The paper gained mainstream attention for itself when it published an article which seemed to mock the death of a 17-year-old who was mauled to death by a polar bear, on the basis that he was attending Eton. Writing in The Guardian, Owen Jones commented that instead of expressing sadness or empathy over the death of a young person, the newspaper was "evidently delighted." Jones said the end of the article "was even more gratuitous," because it said "Now we have another reason to save the polar bears." Jones suggested that "the official organ of the Socialist Workers party (SWP) apparently fantasises about an army of polar bears leaving the playing fields of Eton soaked blue with posh blood."

Working for the newspaper has proven to be an apprenticeship for many prominent journalists at the onset of their careers, including Gary Bushell and the brothers Christopher and Peter Hitchens.

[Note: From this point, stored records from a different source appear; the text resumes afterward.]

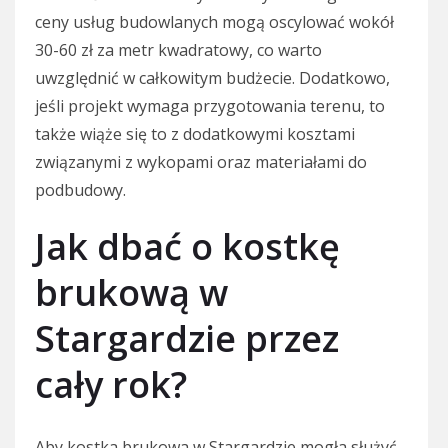
ceny usług budowlanych mogą oscylować wokół
30-60 zł za metr kwadratowy, co warto
uwzględnić w całkowitym budżecie. Dodatkowo,
jeśli projekt wymaga przygotowania terenu, to
także wiąże się to z dodatkowymi kosztami
związanymi z wykopami oraz materiałami do
podbudowy.
Jak dbać o kostkę
brukową w
Stargardzie przez
cały rok?
Aby kostka brukowa w Stargardzie mogła służyć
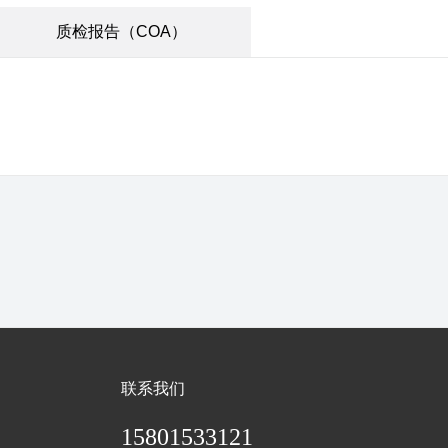
质检报告（COA）
联系我们
15801533121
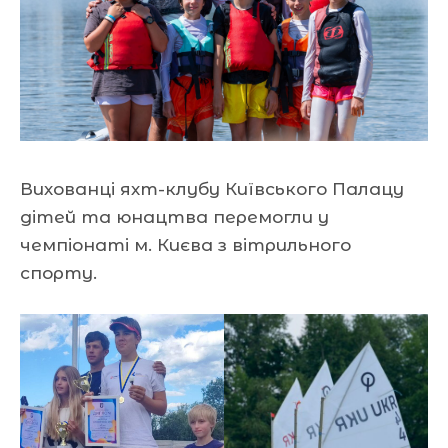
Вихованці яхт-клубу Київського Палацу
дітей та юнацтва перемогли у
чемпіонаті м. Києва з вітрильного
спорту.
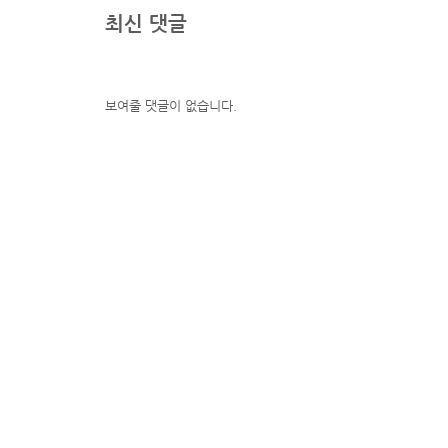
최신 댓글
보여줄 댓글이 없습니다.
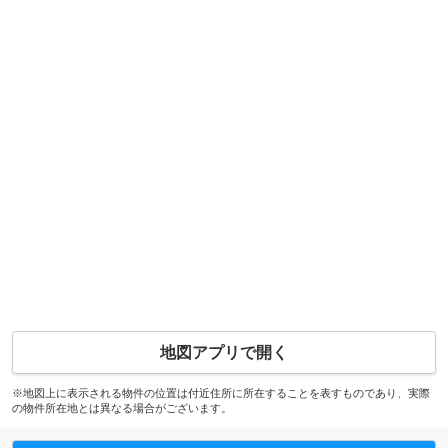
地図アプリで開く
※地図上に表示される物件の位置は付近住所に所在することを表すものであり、実際
の物件所在地とは異なる場合がございます。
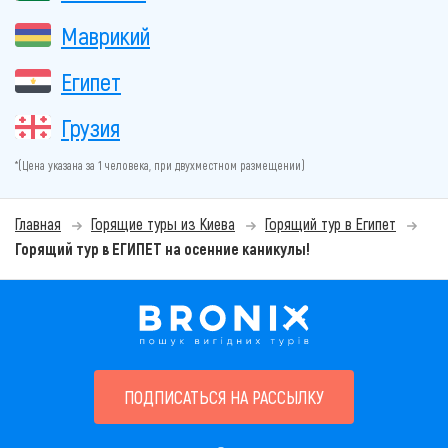
Маврикий
Египет
Грузия
*(Цена указана за 1 человека, при двухместном размещении)
Главная
Горящие туры из Киева
Горящий тур в Египет
Горящий тур в ЕГИПЕТ на осенние каникулы!
ПОДПИСАТЬСЯ НА РАССЫЛКУ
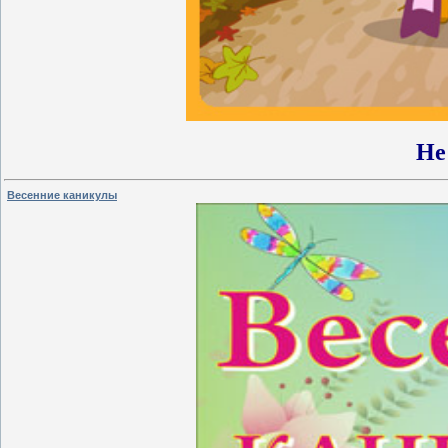
Не 
Весенние каникулы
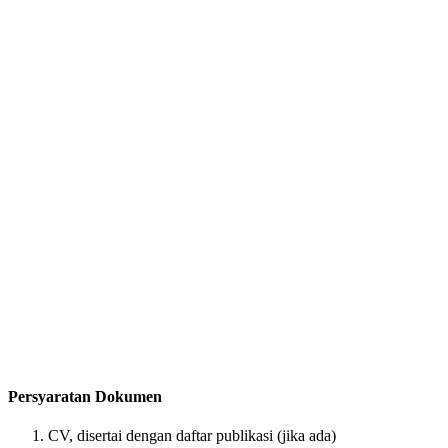
Persyaratan Dokumen
CV, disertai dengan daftar publikasi (jika ada)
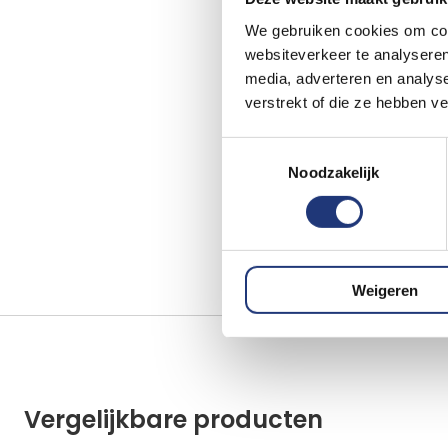
We gebruiken cookies om cont
websiteverkeer te analyseren
media, adverteren en analys
verstrekt of die ze hebben v
Toestemmingsselectie
Noodzakelijk
Weigeren
Vergelijkbare producten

===Production and distribution===
The paper is published on behalf of the party by Larkham Printers & Publishers Limited, having previously been published by Sherborne Publications Limited.

==United States==

Shortly after its foundation in 1977, the ISO began publishing a monthly titled Socialist Worker, modelled after the British publication of the same name and the biweekly Workers' Power, then published by the International Socialists. The paper became a daily web site on May Day 2008. The print version was published monthly. The ISO left the International Socialist Tendency in 2001.

Since 13 April 2001, the ISO also published a Spanish language supplement to Socialist Worker, titled Obrero Socialista. Publication was irregular until 2005, since when it has been bimonthly.

The ISO, and with it Socialist Worker, was dissolved in April 2019 in the wake of a sexual scandal.

==Canada==

Socialist Worker is the publication of the International Socialists, the Canadian IST affiliate. The newspaper was originally called Workers' Action and was published monthly from 1975 until 1985. After 108 issues, it was renamed Socialist Worker. More recently, the newspaper has been published sporadically. It was published triweekly for a short period in 1995 and is currently on a monthly schedule.

Socialist Worker is twelve pages and printed in black and red. A French-language monthly, Résistance!, was also published by the IS and claimed a circulation of 300, most of it in Quebec. It has now ceased publication. The Agitator, a monthly student bulletin was published from 2007 to 2009.

==Other countries==
The Irish SWP's fortnightly Socialist Worker styles itself as a "paper of the movements".

Similar publications with the same title were formerly published in Australia and New Zealand. The Australian International Socialist Organisation's paper sales dwindled to 422 an issue by 2000. By 2001, when the paper went weekly, sales had dropped by almost 300. The paper ended with the merger of the ISO and two other socialist groups which formed Solidarity in 2008.